Problem requirements:
Search the entries for the word "copies" and pull out each line that has it.
───── Entries provided ─────
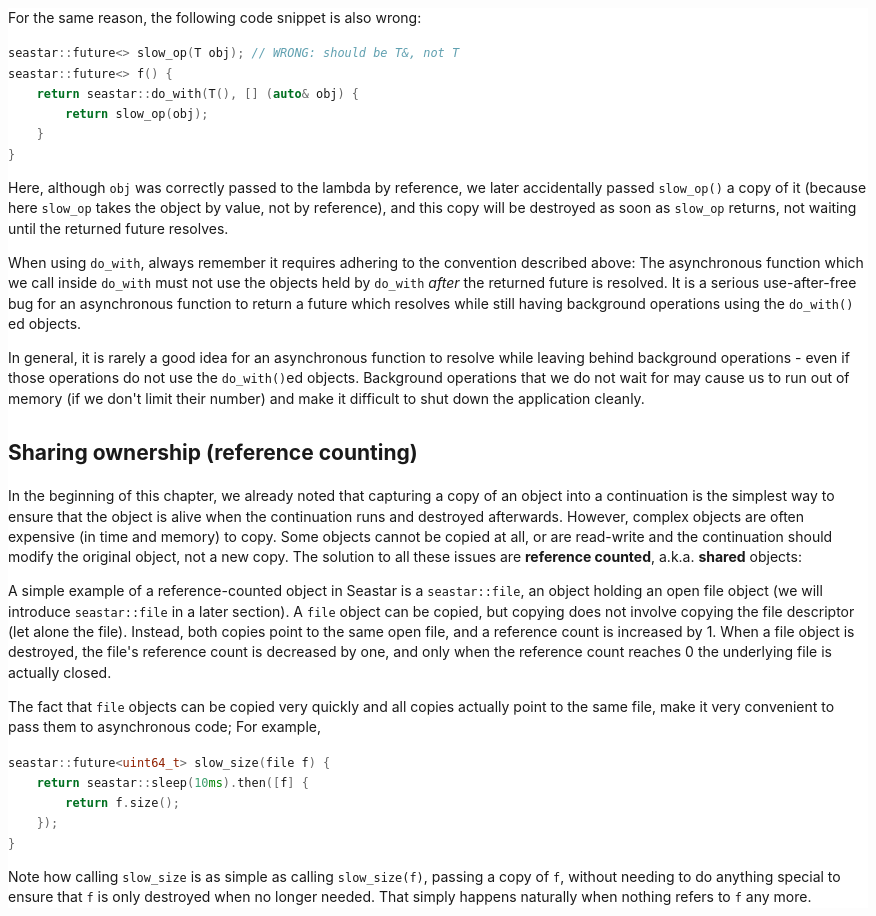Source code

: For the same reason, the following code snippet is also wrong:
```cpp
seastar::future<> slow_op(T obj); // WRONG: should be T&, not T
seastar::future<> f() {
    return seastar::do_with(T(), [] (auto& obj) {
        return slow_op(obj);
    }
}
```
Here, although `obj` was correctly passed to the lambda by reference, we later accidentally passed `slow_op()` a copy of it (because here `slow_op` takes the object by value, not by reference), and this copy will be destroyed as soon as `slow_op` returns, not waiting until the returned future resolves.

When using `do_with`, always remember it requires adhering to the convention described above: The asynchronous function which we call inside `do_with` must not use the objects held by `do_with` *after* the returned future is resolved. It is a serious use-after-free bug for an asynchronous function to return a future which resolves while still having background operations using the `do_with()`ed objects.

In general, it is rarely a good idea for an asynchronous function to resolve while leaving behind background operations - even if those operations do not use the `do_with()`ed objects. Background operations that we do not wait for may cause us to run out of memory (if we don't limit their number) and make it difficult to shut down the application cleanly.


## Sharing ownership (reference counting)
In the beginning of this chapter, we already noted that capturing a copy of an object into a continuation is the simplest way to ensure that the object is alive when the continuation runs and destroyed afterwards. However, complex objects are often expensive (in time and memory) to copy. Some objects cannot be copied at all, or are read-write and the continuation should modify the original object, not a new copy. The solution to all these issues are **reference counted**, a.k.a. **shared** objects:

A simple example of a reference-counted object in Seastar is a `seastar::file`, an object holding an open file object (we will introduce `seastar::file` in a later section). A `file` object can be copied, but copying does not involve copying the file descriptor (let alone the file). Instead, both copies point to the same open file, and a reference count is increased by 1. When a file object is destroyed, the file's reference count is decreased by one, and only when the reference count reaches 0 the underlying file is actually closed.

The fact that `file` objects can be copied very quickly and all copies actually point to the same file, make it very convenient to pass them to asynchronous code; For example,

```cpp
seastar::future<uint64_t> slow_size(file f) {
    return seastar::sleep(10ms).then([f] {
        return f.size();
    });
}
```

Note how calling `slow_size` is as simple as calling `slow_size(f)`, passing a copy of `f`, without  needing to do anything special to ensure that `f` is only destroyed when no longer needed. That simply happens naturally when nothing refers to `f` any more.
─────
Answer space:
A simple example of a reference-counted object in Seastar is a `seastar::file`, an object holding an open file object (we will introduce `seastar::file` in a later section). A `file` object can be copied, but copying does not involve copying the file descriptor (let alone the file). Instead, both copies point to the same open file, and a reference count is increased by 1. When a file object is destroyed, the file's reference count is decreased by one, and only when the reference count reaches 0 the underlying file is actually closed.
The fact that `file` objects can be copied very quickly and all copies actually point to the same file, make it very convenient to pass them to asynchronous code; For example,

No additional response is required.